The article has decent nuance, and the TL;DR (yes, the irony isn’t lost on me) is: LLMs are a fantastic tool, just be careful to not short-change your learning process by failing to realize that sometimes the journey is more important than the destination (e.g. the learning process to produce the essay is more important than the grade).
You’re literally falling into the same fallacy as the writer: You’re assuming that there aren’t people like myself who don’t actively use any form of LLM.
Sure, then the article isn’t for you.
Glad this take is here, fuck that guy lol.
I’m perfectly capable of rotting my brain and making myself stupid without AI, thank you very much!

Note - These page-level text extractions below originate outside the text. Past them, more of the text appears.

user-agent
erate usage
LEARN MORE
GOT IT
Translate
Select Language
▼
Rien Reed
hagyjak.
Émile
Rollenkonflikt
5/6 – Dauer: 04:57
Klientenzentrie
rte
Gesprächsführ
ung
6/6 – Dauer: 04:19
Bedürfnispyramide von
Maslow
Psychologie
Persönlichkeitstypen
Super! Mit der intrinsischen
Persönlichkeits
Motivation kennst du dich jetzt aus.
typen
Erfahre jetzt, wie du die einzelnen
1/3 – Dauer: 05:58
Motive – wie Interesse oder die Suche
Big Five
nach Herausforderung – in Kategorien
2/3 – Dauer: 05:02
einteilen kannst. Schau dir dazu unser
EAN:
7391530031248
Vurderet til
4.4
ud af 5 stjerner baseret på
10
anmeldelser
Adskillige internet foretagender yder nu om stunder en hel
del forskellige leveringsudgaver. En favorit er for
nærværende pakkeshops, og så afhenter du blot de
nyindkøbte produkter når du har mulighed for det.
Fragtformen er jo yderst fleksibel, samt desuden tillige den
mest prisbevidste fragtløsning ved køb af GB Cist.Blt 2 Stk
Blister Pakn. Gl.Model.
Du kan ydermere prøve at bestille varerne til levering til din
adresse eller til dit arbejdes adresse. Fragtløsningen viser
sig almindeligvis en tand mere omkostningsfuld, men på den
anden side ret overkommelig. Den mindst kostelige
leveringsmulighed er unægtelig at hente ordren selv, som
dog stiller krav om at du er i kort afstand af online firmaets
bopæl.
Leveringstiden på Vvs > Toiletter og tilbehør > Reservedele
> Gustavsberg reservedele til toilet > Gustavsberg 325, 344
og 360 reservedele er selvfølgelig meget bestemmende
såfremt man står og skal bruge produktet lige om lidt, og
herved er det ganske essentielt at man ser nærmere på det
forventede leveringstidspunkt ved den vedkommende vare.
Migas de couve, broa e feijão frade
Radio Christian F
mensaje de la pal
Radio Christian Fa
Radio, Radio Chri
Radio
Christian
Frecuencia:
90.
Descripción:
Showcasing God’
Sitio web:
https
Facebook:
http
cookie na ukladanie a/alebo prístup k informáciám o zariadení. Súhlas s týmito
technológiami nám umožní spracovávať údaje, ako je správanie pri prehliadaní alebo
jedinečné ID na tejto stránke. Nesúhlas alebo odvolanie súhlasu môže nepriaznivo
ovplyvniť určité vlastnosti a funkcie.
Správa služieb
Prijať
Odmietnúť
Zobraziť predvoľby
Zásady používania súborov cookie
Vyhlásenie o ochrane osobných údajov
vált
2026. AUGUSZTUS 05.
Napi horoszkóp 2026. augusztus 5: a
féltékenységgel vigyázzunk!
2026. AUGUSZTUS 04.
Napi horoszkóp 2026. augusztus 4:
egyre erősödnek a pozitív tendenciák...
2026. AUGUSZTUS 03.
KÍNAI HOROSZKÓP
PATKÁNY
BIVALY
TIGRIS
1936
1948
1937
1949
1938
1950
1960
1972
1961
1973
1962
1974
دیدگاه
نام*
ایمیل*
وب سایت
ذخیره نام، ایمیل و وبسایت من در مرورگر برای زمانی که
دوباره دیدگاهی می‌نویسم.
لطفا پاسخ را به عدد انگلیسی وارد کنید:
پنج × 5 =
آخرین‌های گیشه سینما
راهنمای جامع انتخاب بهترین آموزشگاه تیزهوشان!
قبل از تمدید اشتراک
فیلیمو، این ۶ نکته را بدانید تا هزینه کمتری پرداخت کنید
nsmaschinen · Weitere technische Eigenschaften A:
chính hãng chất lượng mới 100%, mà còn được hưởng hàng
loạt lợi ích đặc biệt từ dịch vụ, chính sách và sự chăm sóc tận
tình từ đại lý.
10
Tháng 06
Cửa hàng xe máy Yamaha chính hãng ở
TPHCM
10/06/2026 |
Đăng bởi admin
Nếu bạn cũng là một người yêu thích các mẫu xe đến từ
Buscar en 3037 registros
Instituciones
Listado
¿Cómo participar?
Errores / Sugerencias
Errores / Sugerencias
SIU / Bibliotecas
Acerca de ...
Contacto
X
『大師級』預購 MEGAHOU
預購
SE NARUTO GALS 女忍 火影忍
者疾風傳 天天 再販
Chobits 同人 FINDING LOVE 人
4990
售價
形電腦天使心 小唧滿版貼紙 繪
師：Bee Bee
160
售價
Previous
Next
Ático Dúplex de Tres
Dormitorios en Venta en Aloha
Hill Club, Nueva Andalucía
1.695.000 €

Yeah but now I’m stupid faster. 😤
And the process is automated, and much more efficient. And also monetized.
The less you use your own brains, the more stupid you eventually become. That’s a fact, like it or don’t.
Ironically, the author waffles more than most LLMs do.
What does it mean to “waffle”?
Either to take a very long time to get to the point, or to go off on a tangent.
Writing concisely is a lost art, it seems.
I did not have time to write a short letter, so I wrote a long one instead
I write concise until i started giving fiction writing a try. Suddenly writing concise was a negative :x (not always obviously but a lot of times I found that I wrote too concise).
IDK that kinda depends on the writer and their style. Concise is usually a safe bet for easy reading, but doesn’t leave room for a lot of fancy details. When I think verbose vs concise I think about Frank Herbert and Kurt Vonnegut for reference.
concisely
Precisely.
Building up imaginary in fiction isn’t the opposite of being concise
It’s not. I just wrote the comment because it was relevant to recent events for me.
I started practicing writing non-fiction recently as a hobby. While writing non-fiction, I noticed that being concise 100% of the time is not good. Sometimes I did want to write concisely, other times I did not. When I was reading my writing back, I realized how deliberate you had to be about how much or how little detail you gave. It felt like a lot of rules of English went out the window. 100% grammatical correctness was not necessary if it meant better flow or pacing. Unnecessary details and repetition became tools instead of taboo. The whole experience felt like I was painting with words and as long as I can give the reader the experience I want nothing else mattered.
It really highlighted the contrast between fiction and non-fiction writing. It was an eye-opening experience.
I’d be careful with this one. Being verbose in non-fiction does not produce good writing automatically. In my opinion the best writers in the world have an economy of words but are still eloquent and rich in their expression
Of course being verbose doesn’t mean your writing is good. It’s just that you need to deliberately choose when to be more verbose and when to give no description at all. It’s all about the experience you want to craft. If you write about how mundane a character’s life is, you can write out their day in detail and give your readers the experience of having such a life, that is if that was your goal. It all depends on the experience you want to craft and the story you want to tell.
To put my experience more simply, I did not realize how much of an art writing could be and how little rules there were when you write artistically/creatively.
To “waffle” comes from the 1956 movie Archie and the Waffle House. It’s a reference how the main character Archie famously ate a giant stack of waffles and became a town hero.
— AI, probably
Hahaha let’s keep going with Archie and the Waffle House hallucinations
To “grill” comes from the 1956 movie Archie and the Waffle House. It’s a reference to the chef cooking the waffles, which the main character Archie famously ate a giant stack of, and became the town hero.
I feel like that might have been the point. Rather than “using a car to go from A to B” they walked.